> **課題の説明**: 「The Bold and」を含む行から「Black Lightning |」を含む行までを、「Role」を「Character」に置き換えて更新し、ほかはそのままにして示してください。画像は答えに入れないでください。

> **示されたレコード**:

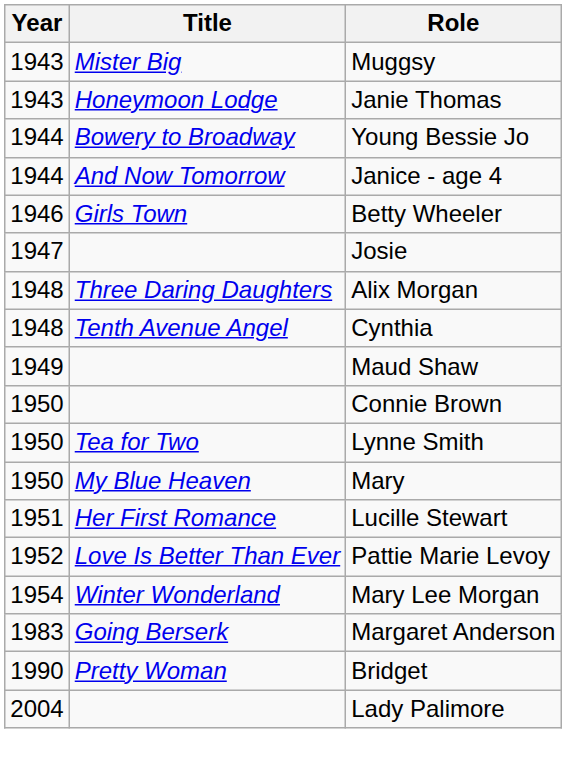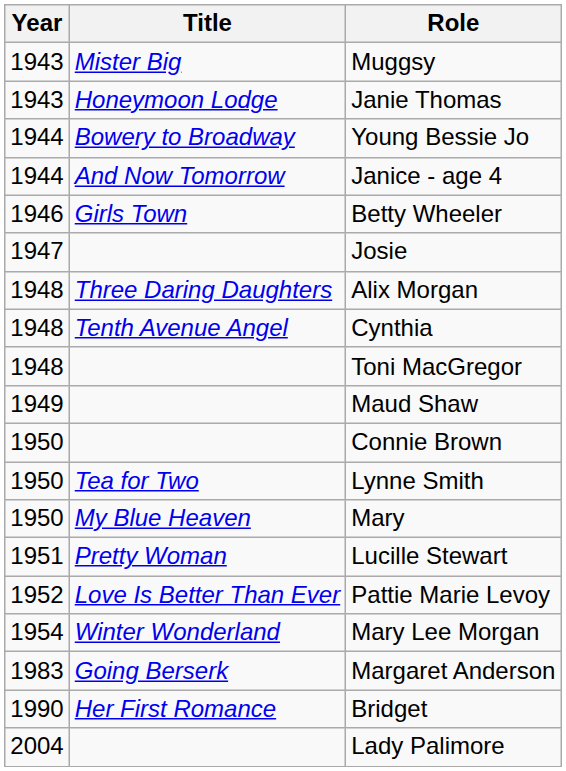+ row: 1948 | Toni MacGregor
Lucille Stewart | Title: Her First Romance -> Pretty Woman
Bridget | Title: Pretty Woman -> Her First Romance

--

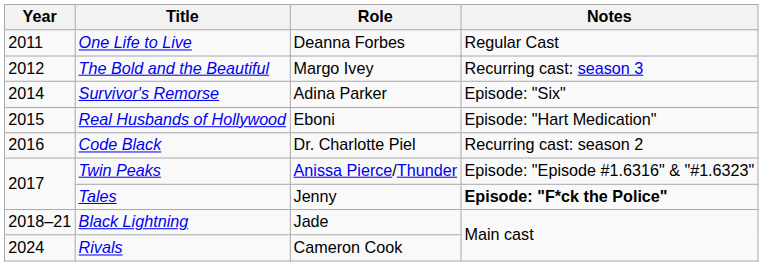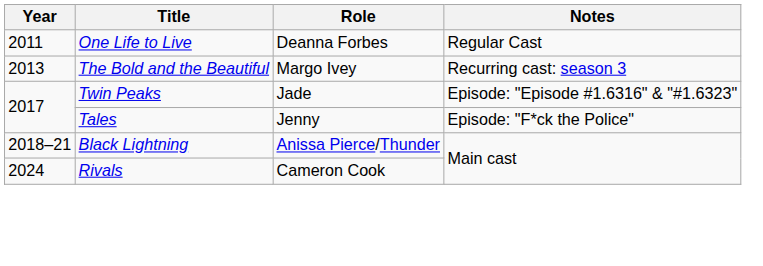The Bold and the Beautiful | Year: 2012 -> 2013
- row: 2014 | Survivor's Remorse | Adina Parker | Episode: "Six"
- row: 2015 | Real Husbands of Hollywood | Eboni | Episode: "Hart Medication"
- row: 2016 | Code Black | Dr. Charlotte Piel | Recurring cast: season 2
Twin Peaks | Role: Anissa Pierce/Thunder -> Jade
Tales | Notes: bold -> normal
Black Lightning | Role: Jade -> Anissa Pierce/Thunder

> **解答全文**:
The Bold and the Beautiful | Year: 2012 -> 2013
- row: 2014 | Survivor's Remorse | Adina Parker | Episode: "Six"
- row: 2015 | Real Husbands of Hollywood | Eboni | Episode: "Hart Medication"
- row: 2016 | Code Black | Dr. Charlotte Piel | Recurring cast: season 2
Twin Peaks | Character: Anissa Pierce/Thunder -> Jade
Tales | Notes: bold -> normal
Black Lightning | Character: Jade -> Anissa Pierce/Thunder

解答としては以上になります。